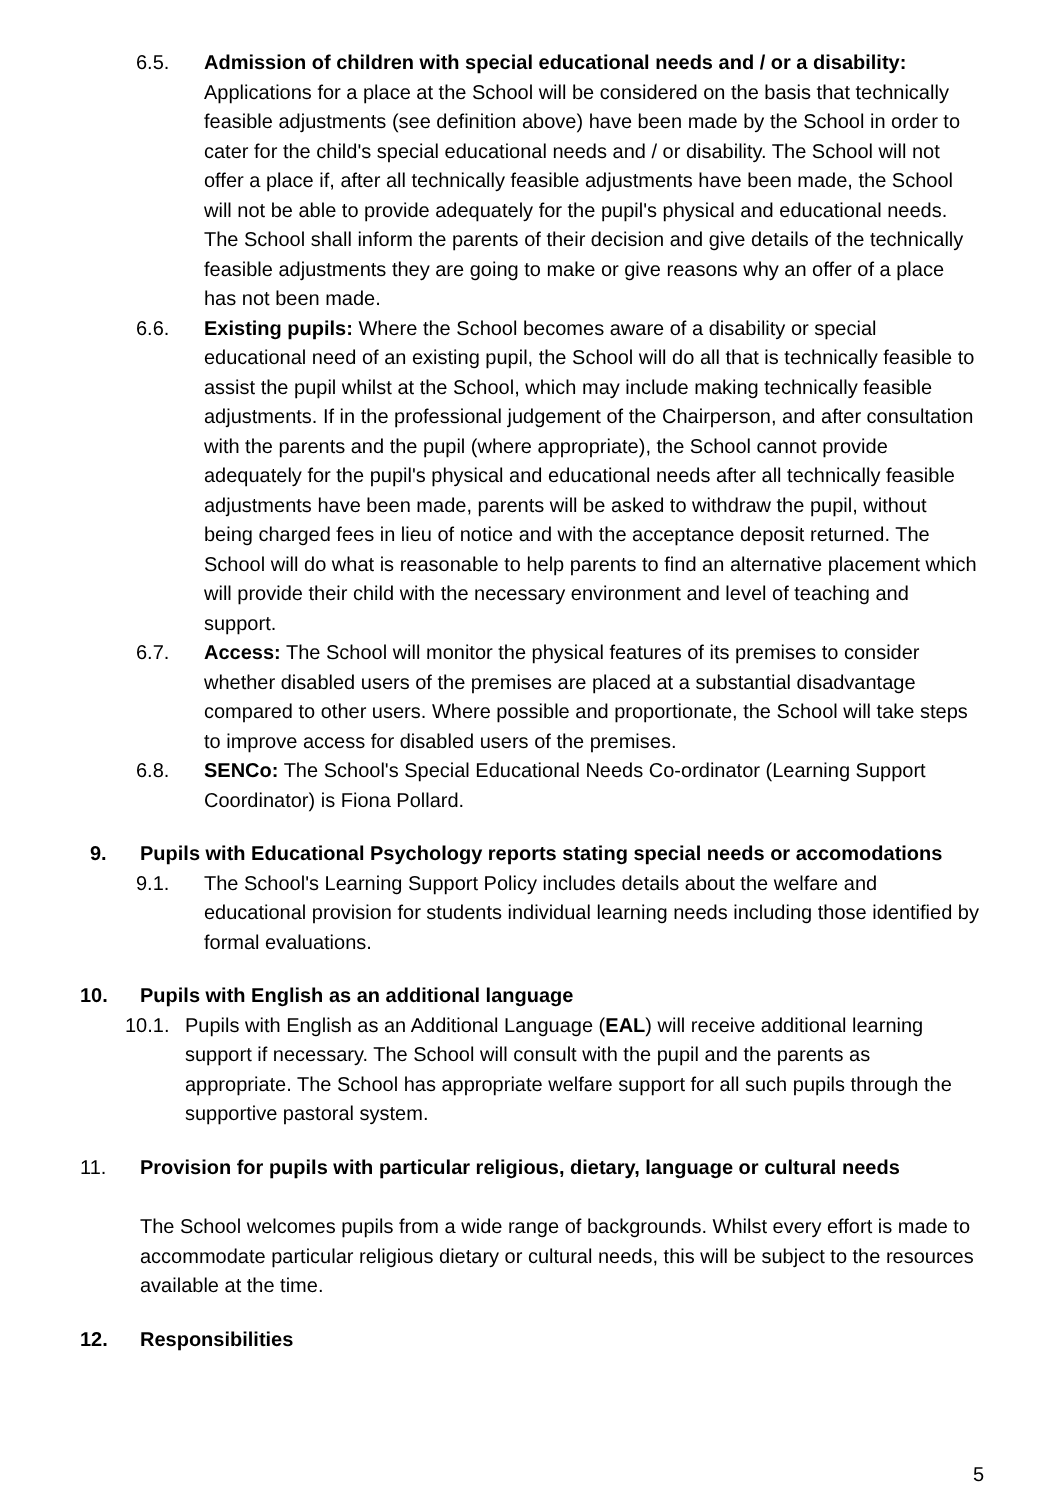6.5. Admission of children with special educational needs and / or a disability: Applications for a place at the School will be considered on the basis that technically feasible adjustments (see definition above) have been made by the School in order to cater for the child's special educational needs and / or disability. The School will not offer a place if, after all technically feasible adjustments have been made, the School will not be able to provide adequately for the pupil's physical and educational needs. The School shall inform the parents of their decision and give details of the technically feasible adjustments they are going to make or give reasons why an offer of a place has not been made.
6.6. Existing pupils: Where the School becomes aware of a disability or special educational need of an existing pupil, the School will do all that is technically feasible to assist the pupil whilst at the School, which may include making technically feasible adjustments. If in the professional judgement of the Chairperson, and after consultation with the parents and the pupil (where appropriate), the School cannot provide adequately for the pupil's physical and educational needs after all technically feasible adjustments have been made, parents will be asked to withdraw the pupil, without being charged fees in lieu of notice and with the acceptance deposit returned. The School will do what is reasonable to help parents to find an alternative placement which will provide their child with the necessary environment and level of teaching and support.
6.7. Access: The School will monitor the physical features of its premises to consider whether disabled users of the premises are placed at a substantial disadvantage compared to other users. Where possible and proportionate, the School will take steps to improve access for disabled users of the premises.
6.8. SENCo: The School's Special Educational Needs Co-ordinator (Learning Support Coordinator) is Fiona Pollard.
9. Pupils with Educational Psychology reports stating special needs or accomodations
9.1. The School's Learning Support Policy includes details about the welfare and educational provision for students individual learning needs including those identified by formal evaluations.
10. Pupils with English as an additional language
10.1. Pupils with English as an Additional Language (EAL) will receive additional learning support if necessary. The School will consult with the pupil and the parents as appropriate. The School has appropriate welfare support for all such pupils through the supportive pastoral system.
11. Provision for pupils with particular religious, dietary, language or cultural needs
The School welcomes pupils from a wide range of backgrounds. Whilst every effort is made to accommodate particular religious dietary or cultural needs, this will be subject to the resources available at the time.
12. Responsibilities
5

----

§ WHAT YOU SHOULD DO
Copy each line of the records that has "English" in it.

§ RESULT
10. Pupils with English as an additional language
10.1. Pupils with English as an Additional Language (EAL) will receive additional learning support if necessary. The School will consult with the pupil and the parents as appropriate. The School has appropriate welfare support for all such pupils through the supportive pastoral system.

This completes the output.